Lawn Myth #2: If I cut the grass really short I won’t need to mow as much.
Cutting grass too short can cause your lawn a whole host of problems and mowing will be the least of your worries. As well as sending your lawn into physiological shock, lawn scalping can leave it stressed out and prone to weed growth, shallow roots and environmental damage. For best results only remove one-third of the grass blade when mowing.
Lawn Myth #3: Removing grass clippings is best.
Grass clippings are full of nutrients like nitrogen that fertilise your lawn, so removing them may look tidier but is depriving your lawn of essential organic matter. A mulch of short clippings will quickly decompose and will save you money on fertiliser, not to mention time spent on removal and disposal. Consider investing in a mulching mower that does the job for you.
Lawn Myth #4: Always mow grass the same way.
It’s easy to get into the habit of mowing your lawn the same way but always cutting in the same direction can cause turf strain and restrict grass growth. Make a point of changing the direction every time you mow.
Lawn Myth #5: Grass should not be mown when wet.
Mowing wet grass isn’t a good idea because you’ll end up with clumps of grass clippings all over your lawn and the finish won’t be as neat. You’ll also end up with a carpet of wet grass under your mower. You could also slip more easily. But if you have to mow it won’t actually damage your lawn as long as you rake up clumps the to allow sunlight and aeration. Really though - it is best to try and mow on another - dry -  day if you can!
Lawn Myth #6: You can aerate your lawn with spiked shoes.

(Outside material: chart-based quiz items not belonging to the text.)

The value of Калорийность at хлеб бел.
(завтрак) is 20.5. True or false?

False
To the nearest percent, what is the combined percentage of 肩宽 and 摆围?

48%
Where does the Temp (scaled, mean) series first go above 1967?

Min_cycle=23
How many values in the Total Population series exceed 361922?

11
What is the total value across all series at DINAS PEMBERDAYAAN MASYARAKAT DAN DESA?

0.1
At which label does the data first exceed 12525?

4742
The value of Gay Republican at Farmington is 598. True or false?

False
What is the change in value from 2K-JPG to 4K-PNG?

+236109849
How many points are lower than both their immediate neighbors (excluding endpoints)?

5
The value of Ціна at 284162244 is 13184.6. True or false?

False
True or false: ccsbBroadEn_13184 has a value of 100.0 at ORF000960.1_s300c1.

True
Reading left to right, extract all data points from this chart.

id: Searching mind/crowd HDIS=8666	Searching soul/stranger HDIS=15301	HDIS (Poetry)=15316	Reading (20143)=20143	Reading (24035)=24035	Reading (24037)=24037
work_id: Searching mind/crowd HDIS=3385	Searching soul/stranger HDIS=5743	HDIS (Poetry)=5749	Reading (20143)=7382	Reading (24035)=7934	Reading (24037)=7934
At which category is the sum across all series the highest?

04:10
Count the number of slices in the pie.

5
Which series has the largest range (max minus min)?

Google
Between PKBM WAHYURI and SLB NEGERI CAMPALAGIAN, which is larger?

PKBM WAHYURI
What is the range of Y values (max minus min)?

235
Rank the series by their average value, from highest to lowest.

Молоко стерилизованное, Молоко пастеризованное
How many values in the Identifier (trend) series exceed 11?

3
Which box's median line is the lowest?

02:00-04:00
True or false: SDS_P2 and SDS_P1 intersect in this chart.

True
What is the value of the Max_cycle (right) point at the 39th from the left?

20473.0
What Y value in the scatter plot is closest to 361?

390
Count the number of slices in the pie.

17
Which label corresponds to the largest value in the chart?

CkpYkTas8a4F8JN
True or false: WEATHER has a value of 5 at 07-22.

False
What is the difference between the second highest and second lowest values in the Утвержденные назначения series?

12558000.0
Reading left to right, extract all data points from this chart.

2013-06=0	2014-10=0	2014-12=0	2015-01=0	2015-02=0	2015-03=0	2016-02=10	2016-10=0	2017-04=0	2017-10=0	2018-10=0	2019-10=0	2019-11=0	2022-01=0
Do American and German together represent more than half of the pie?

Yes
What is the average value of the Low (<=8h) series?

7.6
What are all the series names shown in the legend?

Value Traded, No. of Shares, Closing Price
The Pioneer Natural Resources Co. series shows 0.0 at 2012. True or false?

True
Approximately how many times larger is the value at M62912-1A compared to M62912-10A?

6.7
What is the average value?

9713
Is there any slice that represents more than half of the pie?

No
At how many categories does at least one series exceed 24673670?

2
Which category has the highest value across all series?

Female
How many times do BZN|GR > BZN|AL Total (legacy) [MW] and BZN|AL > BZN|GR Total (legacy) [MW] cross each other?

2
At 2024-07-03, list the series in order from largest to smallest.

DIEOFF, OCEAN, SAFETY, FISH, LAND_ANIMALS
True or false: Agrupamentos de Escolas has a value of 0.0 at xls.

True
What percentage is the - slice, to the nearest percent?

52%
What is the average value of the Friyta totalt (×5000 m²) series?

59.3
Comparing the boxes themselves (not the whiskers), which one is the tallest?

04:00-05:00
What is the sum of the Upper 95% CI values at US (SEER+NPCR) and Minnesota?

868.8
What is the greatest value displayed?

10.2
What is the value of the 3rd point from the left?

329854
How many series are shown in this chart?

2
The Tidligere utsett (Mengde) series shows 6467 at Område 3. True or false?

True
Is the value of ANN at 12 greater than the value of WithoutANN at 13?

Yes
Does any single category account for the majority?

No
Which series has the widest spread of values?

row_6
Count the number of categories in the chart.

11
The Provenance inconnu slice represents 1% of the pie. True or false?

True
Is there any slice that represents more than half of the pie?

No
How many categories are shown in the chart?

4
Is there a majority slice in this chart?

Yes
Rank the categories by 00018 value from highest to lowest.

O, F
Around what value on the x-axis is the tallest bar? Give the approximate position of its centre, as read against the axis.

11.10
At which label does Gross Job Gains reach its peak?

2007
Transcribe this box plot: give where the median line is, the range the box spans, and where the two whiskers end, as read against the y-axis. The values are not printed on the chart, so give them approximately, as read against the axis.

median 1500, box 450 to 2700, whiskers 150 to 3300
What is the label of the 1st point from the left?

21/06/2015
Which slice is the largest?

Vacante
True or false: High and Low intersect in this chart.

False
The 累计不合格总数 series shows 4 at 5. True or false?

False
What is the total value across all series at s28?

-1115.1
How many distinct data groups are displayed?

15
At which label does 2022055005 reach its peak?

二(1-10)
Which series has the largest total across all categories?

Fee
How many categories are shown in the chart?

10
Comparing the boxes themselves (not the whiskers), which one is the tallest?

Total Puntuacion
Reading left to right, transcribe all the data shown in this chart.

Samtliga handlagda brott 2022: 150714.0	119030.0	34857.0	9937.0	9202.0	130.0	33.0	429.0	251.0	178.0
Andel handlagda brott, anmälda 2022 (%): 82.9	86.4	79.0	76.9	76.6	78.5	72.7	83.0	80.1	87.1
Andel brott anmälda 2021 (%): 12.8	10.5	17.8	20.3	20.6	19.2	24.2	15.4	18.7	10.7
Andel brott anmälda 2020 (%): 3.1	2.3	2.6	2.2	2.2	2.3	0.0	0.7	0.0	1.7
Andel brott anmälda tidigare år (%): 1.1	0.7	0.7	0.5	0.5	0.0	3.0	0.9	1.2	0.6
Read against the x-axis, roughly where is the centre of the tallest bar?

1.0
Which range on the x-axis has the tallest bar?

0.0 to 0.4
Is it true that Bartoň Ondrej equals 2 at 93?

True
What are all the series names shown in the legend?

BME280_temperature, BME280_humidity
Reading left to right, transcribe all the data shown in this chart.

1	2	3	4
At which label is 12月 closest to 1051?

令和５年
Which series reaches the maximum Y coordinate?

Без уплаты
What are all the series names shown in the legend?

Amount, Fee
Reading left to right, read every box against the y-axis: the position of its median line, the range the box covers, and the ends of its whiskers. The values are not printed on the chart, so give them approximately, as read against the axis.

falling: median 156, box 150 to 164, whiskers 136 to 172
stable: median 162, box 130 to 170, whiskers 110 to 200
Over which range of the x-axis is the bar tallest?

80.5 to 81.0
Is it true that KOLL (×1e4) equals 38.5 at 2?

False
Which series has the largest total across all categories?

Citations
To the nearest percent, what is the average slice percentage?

Putting on spiked shoes and walking around your lawn won’t aerate it, despite what the manufacturers may tell you, as they will only impact a small area. Coring will help with aeration and allows the soil profile to be changed. The very best aeration occurs when a tyne is driven into the ground and moved to break or loosen the soil under the grass layer but not disturb the lawn. Machines that achieve this loosening effect are referred to as “Heaving Type” aerators. This loosens the soil deeper down to encourage the roots to grow deeper. A deeper root system means that moisture is available for longer. This type of aeration also allows bad gas to escape and oxygen to penetrate the soil. A looser soil down deeper allows fertilizer to penetrate deeper so be used when required by the grass. More difficult to do for small areas but small hollow tyned coring aerators can be hired, and are okay. Use coarse sand to fill the core holes.  Using sand as a base is a sensible option  for turf areas - it does not compact easily.
These came from another source - but they are sound advice for  most homeowners.

Very relevant now that the weather is warming up across Australia, a time when thoughts turn to turf!